Les moyens. Dans son pourvoi, la société M. faisait grief à l’arrêt des juges du fond d’avoir rejeté son appel en garantie contre la banque tirée alors, selon le moyen, que lorsqu’un chèque est émis au bénéfice de deux personnes distinctes ne disposant pas d’un compte joint, la banque tirée ne peut verser le montant de la provision sur le compte de l’un de ces bénéficiaires sans s’assurer du consentement de l’autre. Dès lors, en écartant toute faute de la banque tirée, sans rechercher ainsi qu’elle y était invitée si elle n’avait pas commis de faute en débloquant les fonds au profit de M. V., sans s’assurer du consentement de la société M. bien qu’elle ait également été désignée comme bénéficiaire de ces chèques, la cour d’appel aurait violé l’ancien article 1382 du Code civil (N° Lexbase : L1488ABQ), devenu l’article 1240 (N° Lexbase : L0950KZ9).

La décision. Ce moyen n’est cependant pas jugé fondé par la Haute juridiction.

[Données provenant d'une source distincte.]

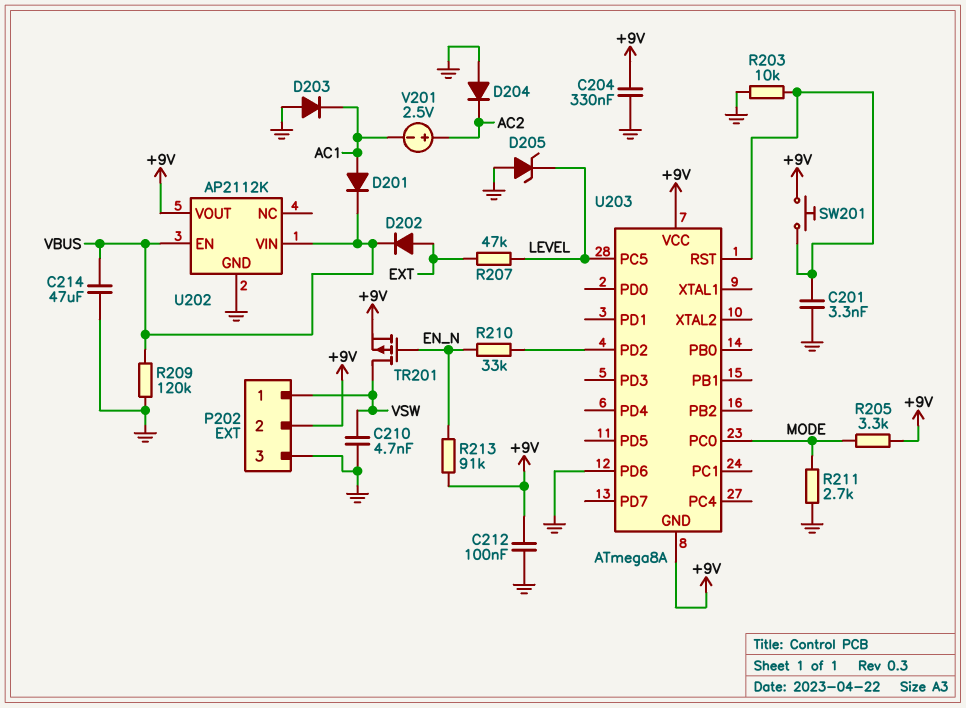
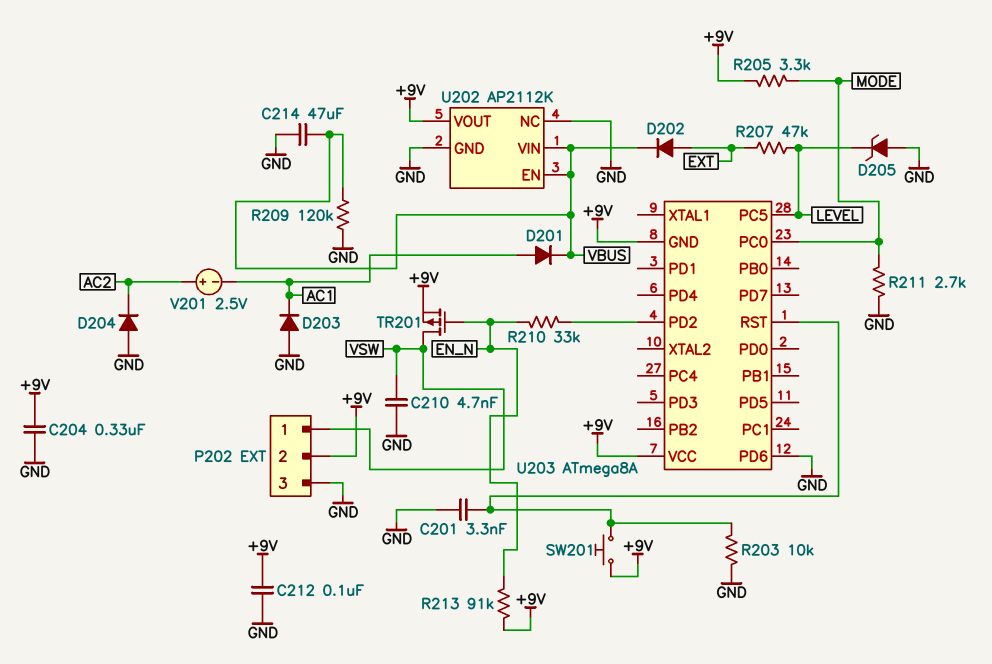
U202 pin NC: none -> GND

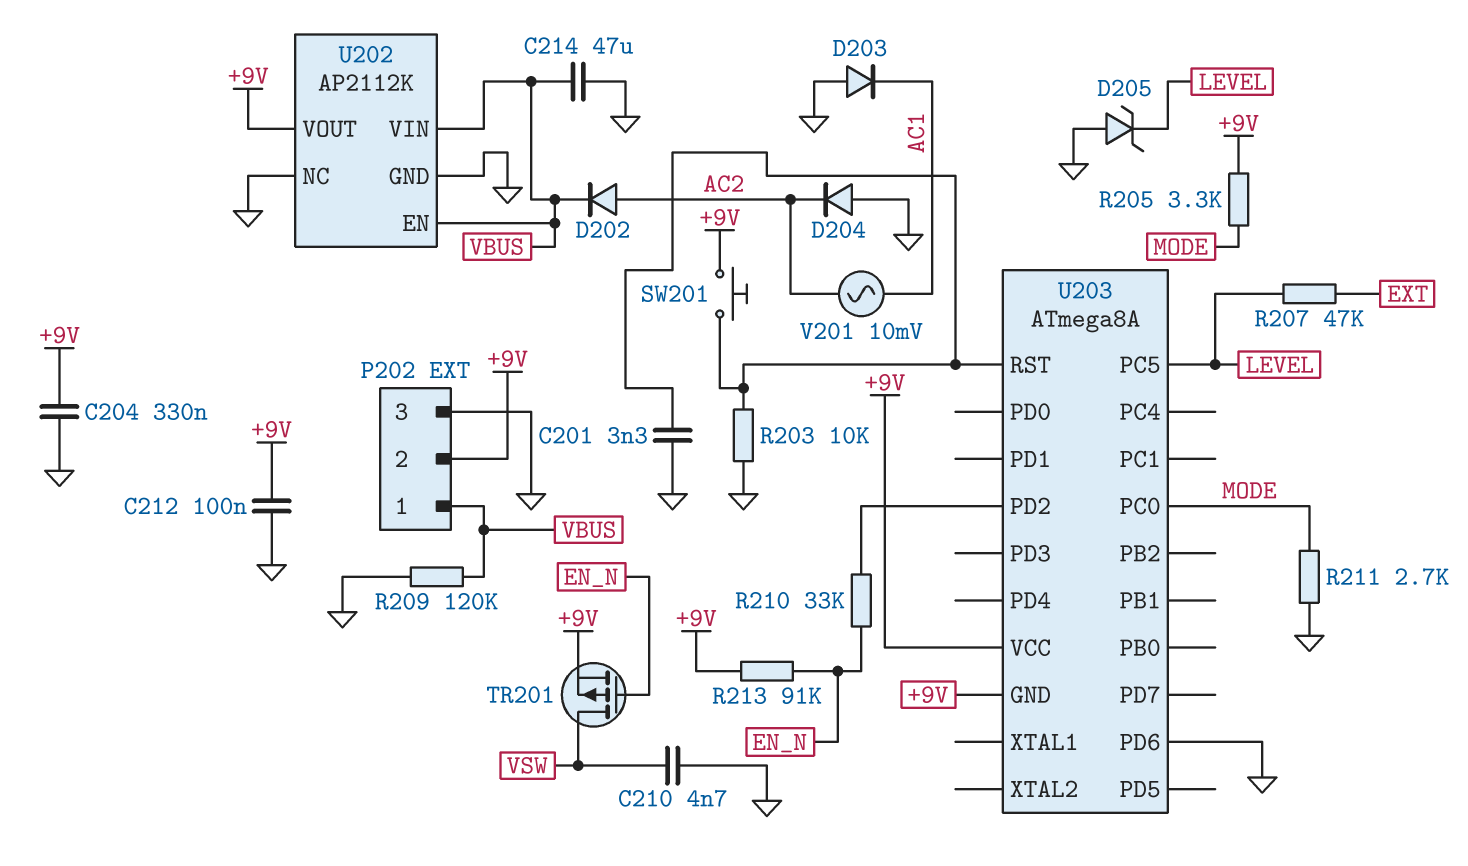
D201: diode (A AC1, K VBUS) -> none
D202: diode (A EXT, K VBUS) -> diode (A AC2, K VBUS)
P202 pin 1: VSW -> VBUS
V201: 2.5V (plus AC2, minus AC1) -> AC 10mV (AC1, AC2)

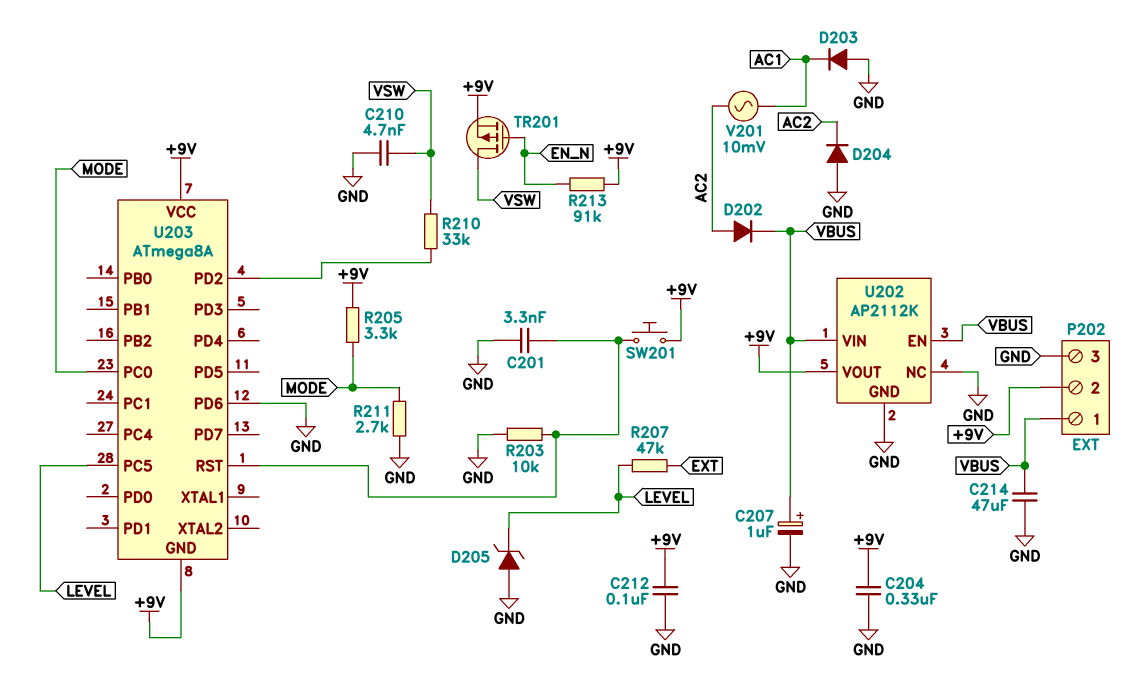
C207: none -> 1uF (plus VBUS, minus GND)
R209: 120k (GND, VBUS) -> none
R210: 33k (EN_N, U203/PD2) -> 33k (U203/PD2, VSW)

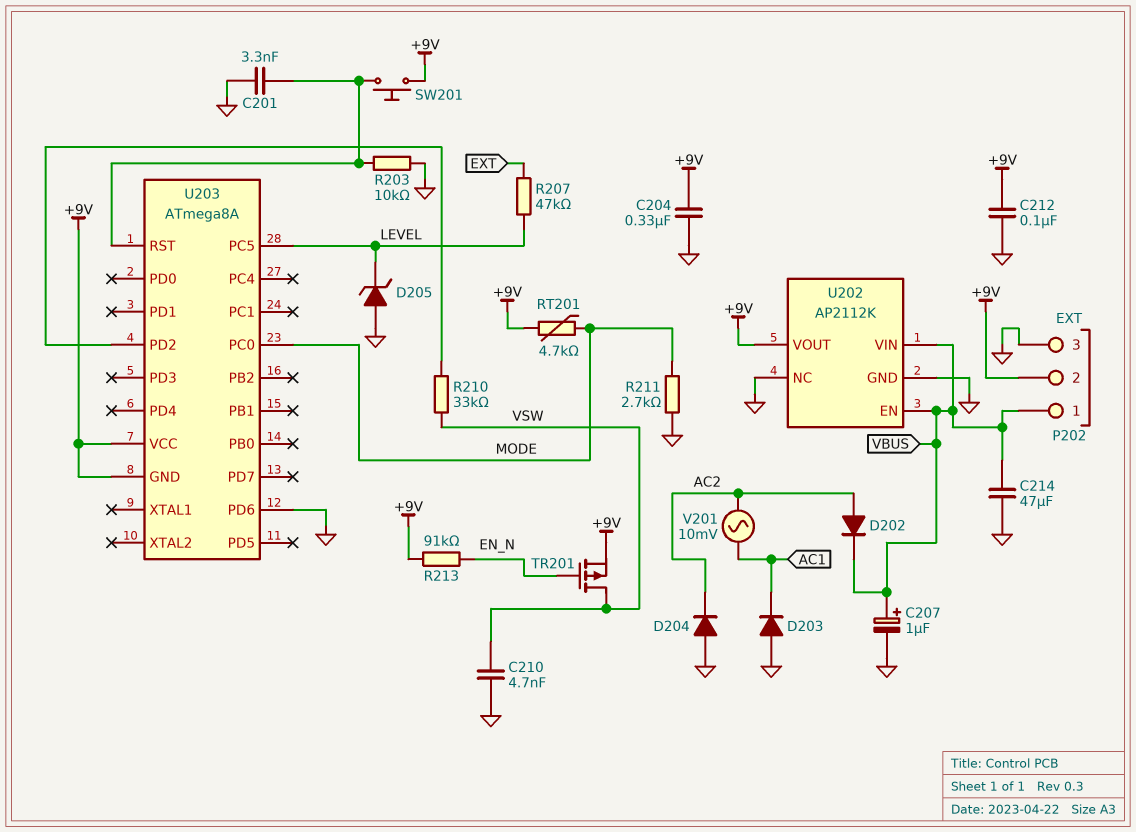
R205: 3.3k (+9V, MODE) -> none
RT201: none -> 4.7k (+9V, MODE)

Celle-ci commence par rappeler que la juxtaposition du nom de deux bénéficiaires sur un chèque ne constitue pas, en elle-même, une anomalie apparente (dans le même sens, Cass. com., 16 mars 2010, n° 09-11.734 F-D N° Lexbase : A8176ETY).

Surtout, elle indique que, lors de la remise d’un chèque portant une telle mention par l’un des deux bénéficiaires pour encaissement à son seul profit, la banque tirée, qui verse la provision entre les mains de la banque présentatrice à charge pour celle-ci d’en créditer le montant sur le compte du ou des bénéficiaires du chèque, n’est tenue ni de vérifier auprès du tireur, en l’absence d’anomalie apparente, matérielle ou intellectuelle, la sincérité de la mention, ni de s’assurer du consentement de l’autre bénéficiaire.

Mais l’apport de la décision ne s’arrête pas là. Il envisage également le cas de la banque présentatrice du chèque.

La Cour de cassation déclare ainsi que, si la juxtaposition du nom de deux bénéficiaires sur un chèque ne constitue pas, en elle-même, une anomalie apparente, la banque présentatrice demeure tenue, lors de la remise d’un chèque portant une telle mention par l’un des deux bénéficiaires pour encaissement à son seul profit, «de s’assurer du consentement de l'autre, sauf circonstances particulières lui permettant de tenir un tel consentement pour acquis». Or, pour condamner la banque présentatrice à garantir la société M. à concurrence de la moitié des condamnations prononcées contre elle, la cour d’appel avait retenu que cette banque avait commis une faute en procédant à l’encaissement des chèques litigieux à la demande d’un seul des deux bénéficiaires sans s’enquérir de l’accord de l’autre. Dès lors, pour la Haute juridiction, en se déterminant ainsi, sans rechercher, comme elle y était invitée, si la banque présentatrice ne pouvait pas considérer que M. V., agent général de la société M., avait reçu mandat de celle-ci pour l’encaissement des cotisations et, en conséquence, tenir pour acquis, lors de la présentation de chèques portant les noms de ces deux bénéficiaires, le consentement de la seconde à leur encaissement sur le compte du premier, la cour d’appel a privé sa décision de base légale.

La Haute juridiction casse par conséquent l’arrêt de la cour d’appel d’Aix-en-Provence du 23 novembre 2017, mais seulement en ce qu’il a condamné la banque présentatrice à garantir à la société M. à concurrence de la moitié des condamnations prononcées contre cette dernière en principal, intérêts, frais et dépens. L’affaire est renvoyée devant la cour d’appel de Montpellier.

Précisions. On notera que la décision étudiée se montre plus favorable à la banque présentatrice que ne le faisait la jurisprudence applicable jusqu’ici. En effet, cette dernière considérait, d’une façon générale, que le banquier qui venait à créditer le compte d’un seul bénéficiaire, sans avoir obtenu l’accord de l’autre, devait voir sa responsabilité engagée en raison de sa faute (Cass. com., 3 janvier 1996, n° 93-18.863, publié N° Lexbase : A1277ABW).